The concept of One Person Company [OPC] is a new vehicle/form of business, which was introduced by The Companies Act, 2013 [No.18 of 2013], thereby enabling the Entrepreneur(s) to carry on the business in the Sole-Proprietor to form of business to enter into a Corporate Framework.
One Person Company is thus a hybrid of a Sole-Proprietor and a Company form of business, and it has been provided with the concessional/relaxed requirements under the Act.
This article will tell about the steps which are to be followed to incorporate a one-person company.
Only one shareholder:
- Features of One Person Company (OPC)
Only a natural person, who is an Indian citizen and a resident in India shall thus be eligible to incorporate a One Person Company.

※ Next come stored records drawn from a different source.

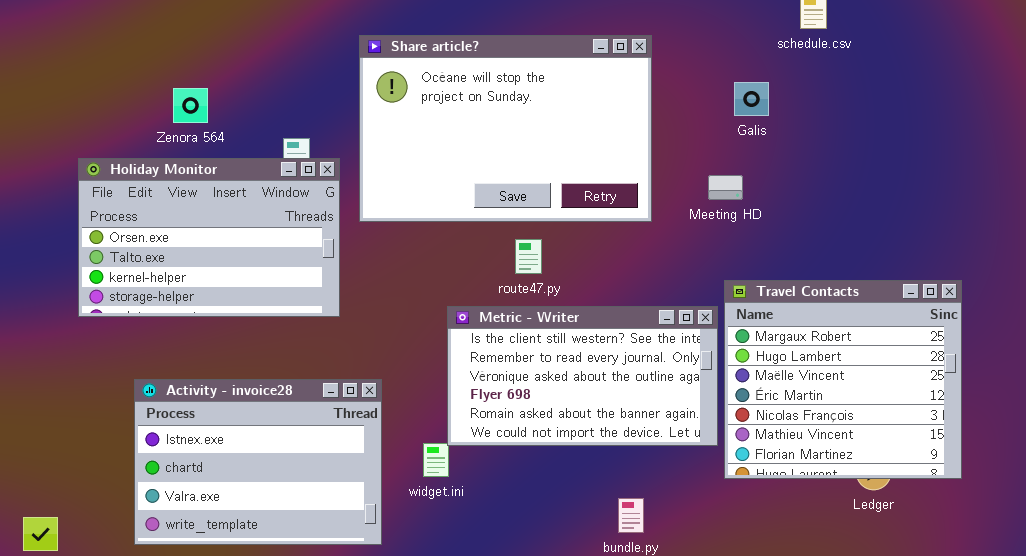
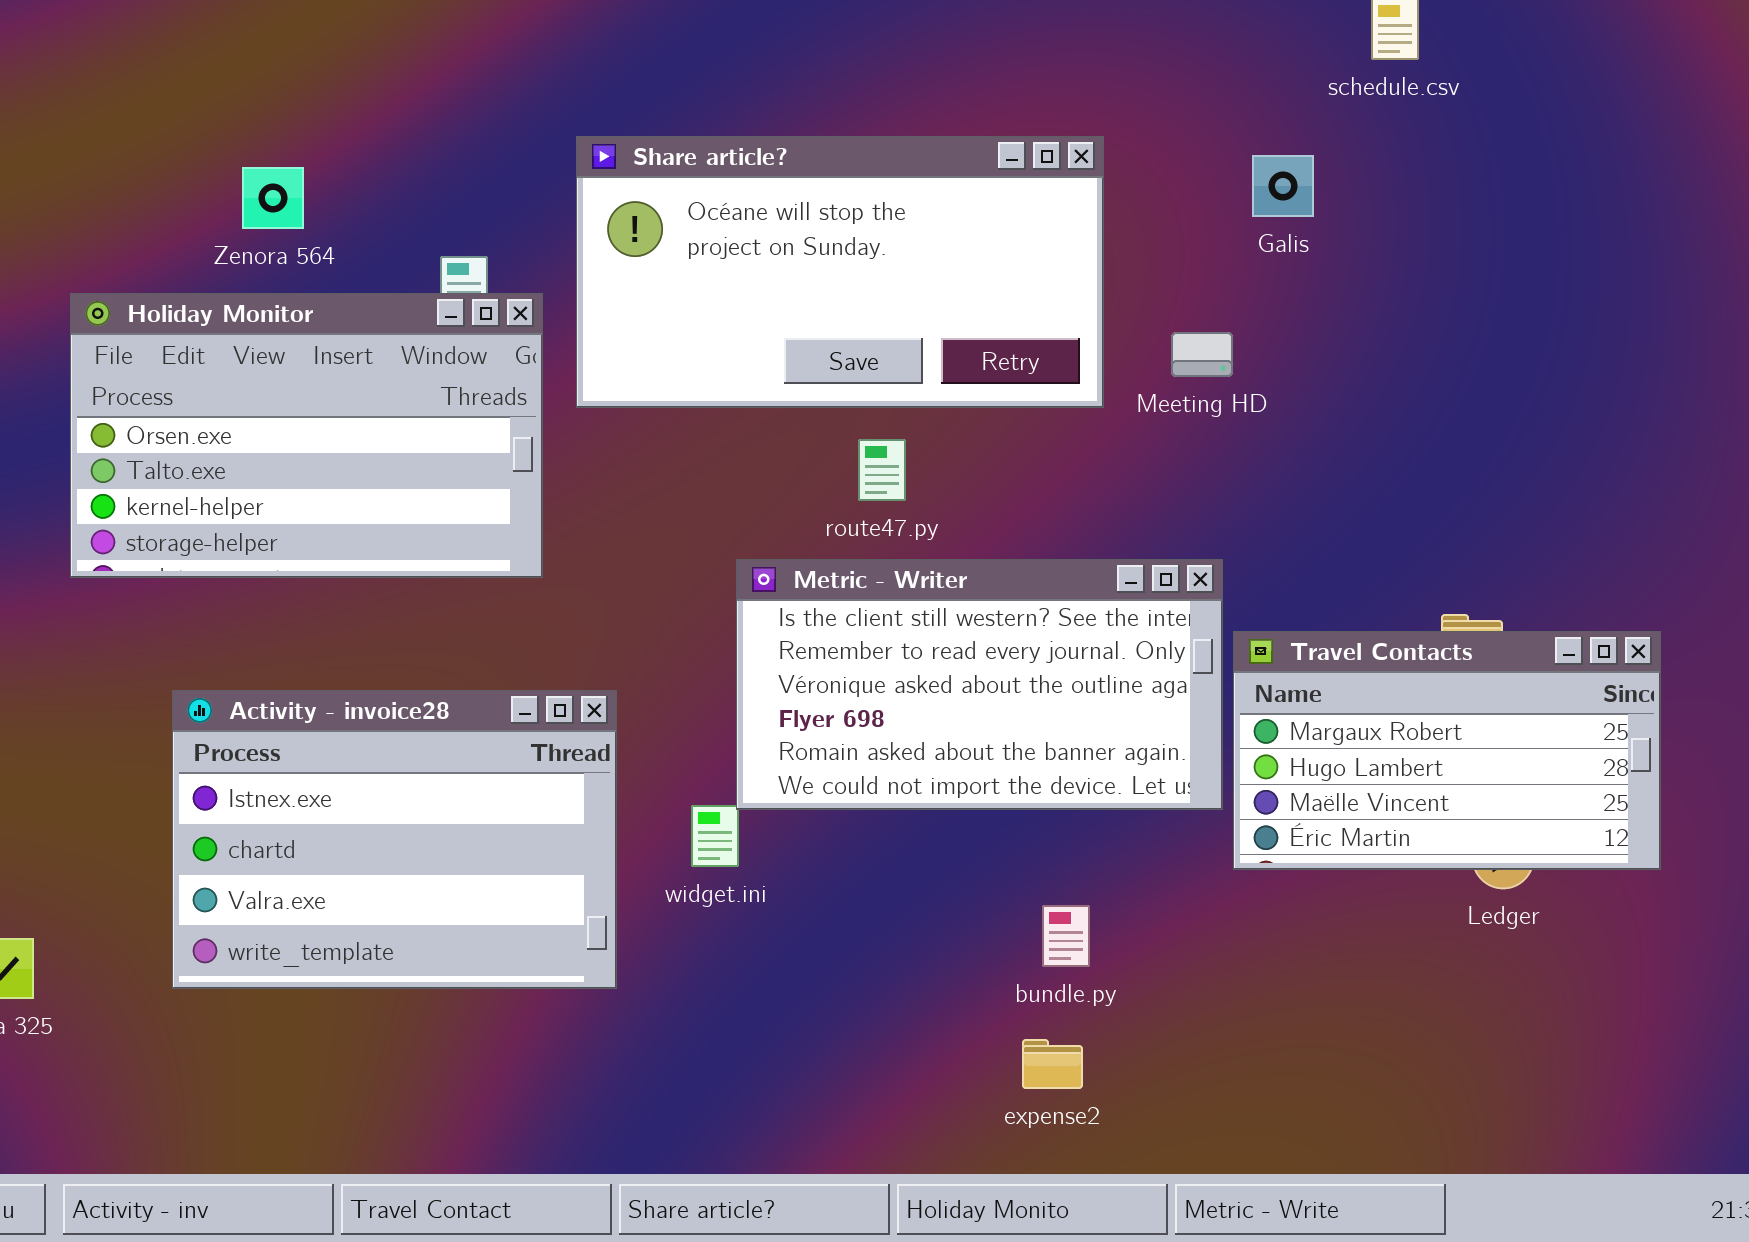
Share article?: [359,35,652,222] -> [576,136,1104,408], resized
Meeting HD: [708,175,743,200] -> [1171,332,1233,377], moved
Travel Contacts: [724,280,962,479] -> [1233,631,1661,870], resized

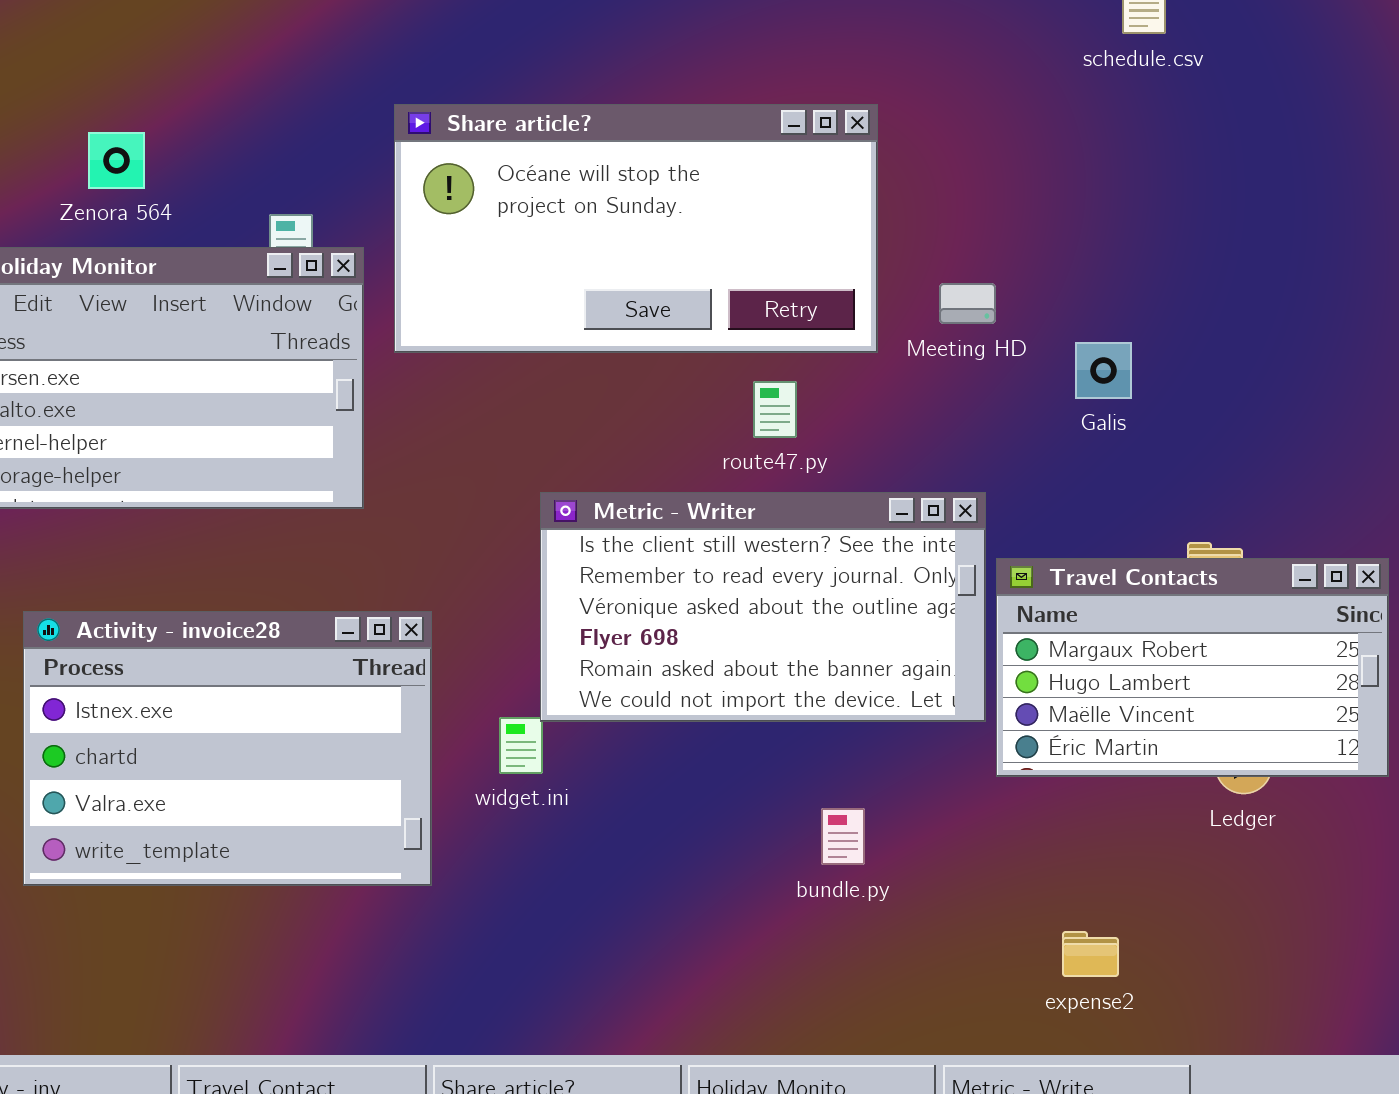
Galis: [1252,155,1314,217] -> [1075,342,1132,399], moved
route47.py: [858,439,906,501] -> [753,381,797,438], moved
expense2: [1022,1039,1083,1089] -> [1062,931,1119,977], moved

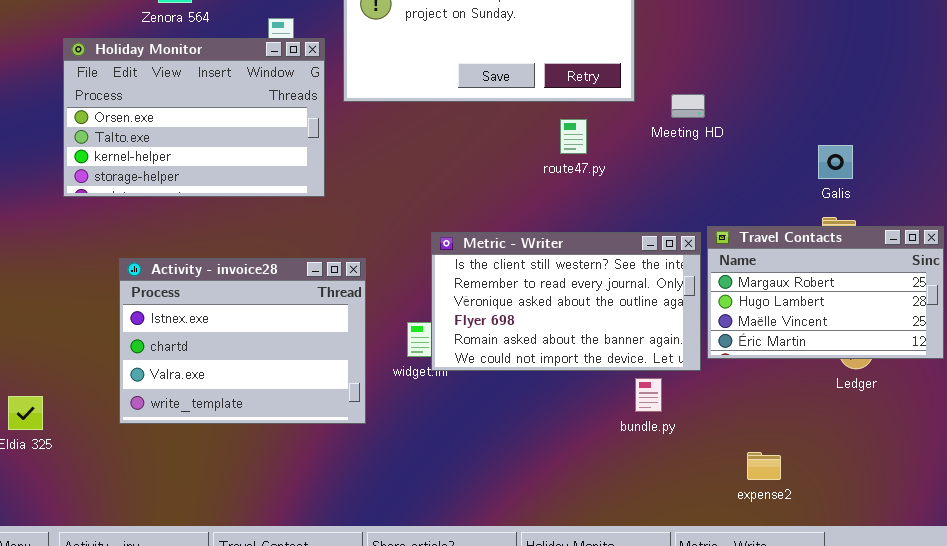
Meeting HD: [939,283,996,324] -> [671,94,705,118], moved
Galis: [1075,342,1132,399] -> [818,145,853,179], moved
Metric - Writer: [540,492,986,722] -> [431,232,701,371], moved
bundle.py: [821,808,865,865] -> [635,378,662,412], moved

- Nominee for the shareholder:
The Shareholder shall thus nominate another person who would become the shareholders in case of death/incapacity of the original shareholder. Such nominee shall thus give his/her consent and such consent for being appointed as the Nominee for the sole Shareholder. Only a natural person, who is an Indian citizen and a resident in India shall thus be considered to be a nominee for the sole member of a One Person Company.
- Director :
The company is required to have a minimum of One Director, the Sole Shareholder can thus himself be the Sole Director. The Company may, however, have a maximum number of 15 directors.
Steps to be followed to Incorporate One Person Company (OPC)
- The director is firstly required to obtain a Digital Signature Certificate [DSC] for the proposed Director(s).
- He is then required to obtain a Director Identification Number [DIN] for the proposed director(s).
- Thirdly, they are supposed to select a suitable Company Name and then make an application to the Ministry of Corporate Office for the availability of name.
- The fourth step is to Draft a Memorandum of Association and the Articles of Association [MOA & AOA].
- The fifth requirement is to sign and file various documents of the One Person Company including MOA & AOA with the Registrar of Companies electronically.
- The director is required to pay the requisite fee to the Ministry of Corporate Affairs and also as Stamp Duty.
- The seventh step is to scrutinize the documents at the Registrar of Companies [ROC].
- Lastly, he is required to obtain the receipt of Certificate of Registration/Incorporation from ROC.